──────── Records for the exercise ────────

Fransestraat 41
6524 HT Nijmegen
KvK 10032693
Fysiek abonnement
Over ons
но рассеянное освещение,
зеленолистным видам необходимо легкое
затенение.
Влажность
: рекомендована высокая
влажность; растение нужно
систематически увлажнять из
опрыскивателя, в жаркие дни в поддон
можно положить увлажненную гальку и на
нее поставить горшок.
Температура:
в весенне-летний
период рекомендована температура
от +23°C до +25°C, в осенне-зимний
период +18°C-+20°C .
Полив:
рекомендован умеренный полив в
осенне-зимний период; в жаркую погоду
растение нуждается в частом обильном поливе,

────────
──────── Records for the exercise ────────

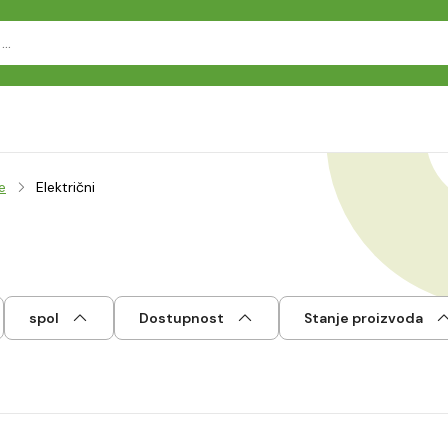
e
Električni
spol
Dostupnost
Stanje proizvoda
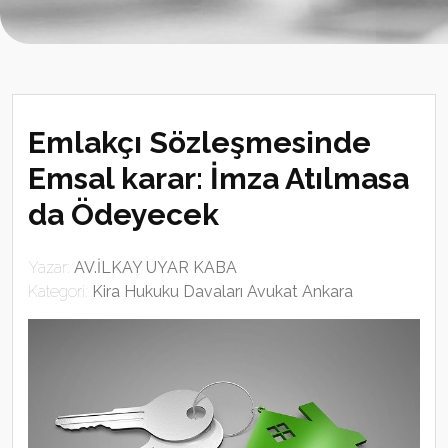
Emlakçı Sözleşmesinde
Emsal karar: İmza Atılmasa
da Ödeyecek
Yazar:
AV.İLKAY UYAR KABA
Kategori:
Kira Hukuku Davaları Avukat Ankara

────────

*To-do item*
Your reply must be one number: how many lines of the material hold the string "зимний".

*Written solution*
2